As he left me to puzzle out the mystery, I suddenly sensed I had already felt this kind of warmth more than thirty years ago. That was on rugby fields in a bygone era, when it was still common to have a 30-man pile-up, technically called a “maul”, before the whistle blew. What I sensed was familiar was this kind of … well, mammalian warmth. Mammals… cows… grass… That was the secret. Cows were grass-fed heat generators!



Back on the internet, numbers started to roll like a winning lottery. Cows can generate from a mere 3,500 BTU (British Thermal Units) per hour, to a whopping 6,300. This is from 1 kW to almost 2 kW.

Hence, on average, a cow is a 1.5 kW heat generator. If you have a 10-head herd, then you have 15 kW available for heating. Every day and night, every hour, every minute. These ladies don’t go for coffee breaks.

I thought I was smart with my 13 kW “peak” power solar cells plan – “peak” actually meaning once in a blue moon, at noon right in the middle of summer. The engineer told me that, in the midst of winter, the cells would actually only deliver around 18 kWh a day, equivalent to a 0.75-kW generator working 24 hours. Yes, half a cow actually. I can’t compete, can I?
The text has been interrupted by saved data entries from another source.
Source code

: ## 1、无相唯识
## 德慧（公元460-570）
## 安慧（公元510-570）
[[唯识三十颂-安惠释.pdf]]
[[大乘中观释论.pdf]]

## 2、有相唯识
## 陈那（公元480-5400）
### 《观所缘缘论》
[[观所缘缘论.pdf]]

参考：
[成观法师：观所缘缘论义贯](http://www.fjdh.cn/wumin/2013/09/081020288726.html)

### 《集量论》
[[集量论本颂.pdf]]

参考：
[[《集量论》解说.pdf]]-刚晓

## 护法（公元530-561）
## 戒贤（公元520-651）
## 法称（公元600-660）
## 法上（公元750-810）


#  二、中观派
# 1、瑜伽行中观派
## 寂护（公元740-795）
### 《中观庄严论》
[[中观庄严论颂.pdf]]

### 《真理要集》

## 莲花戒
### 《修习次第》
15 kW. Forget about the milk, the leather and the meat. And you know what? These ladies are renewable and 100% recyclable. Fully COP21-compliant. And we are not even talking biomass generation…

So I asked my neighbour if he could lend me 10 heads, since I still had the barn ready for business. “No problem” he said, “you just have to feed each of them with 50 kgs of grass silage and 100 litres of water every single day. And don’t forget to milk them twice a day, otherwise things may get a bit out of control. And when a cow gives birth, just do what your instinct tells you to do. Oh, last but not least, remember to clean the … biomass”. Is that all?

This is the only issue with cows actually: they don’t come with the handy on-off switch that would allow you to peacefully read the BBC with your morning coffee.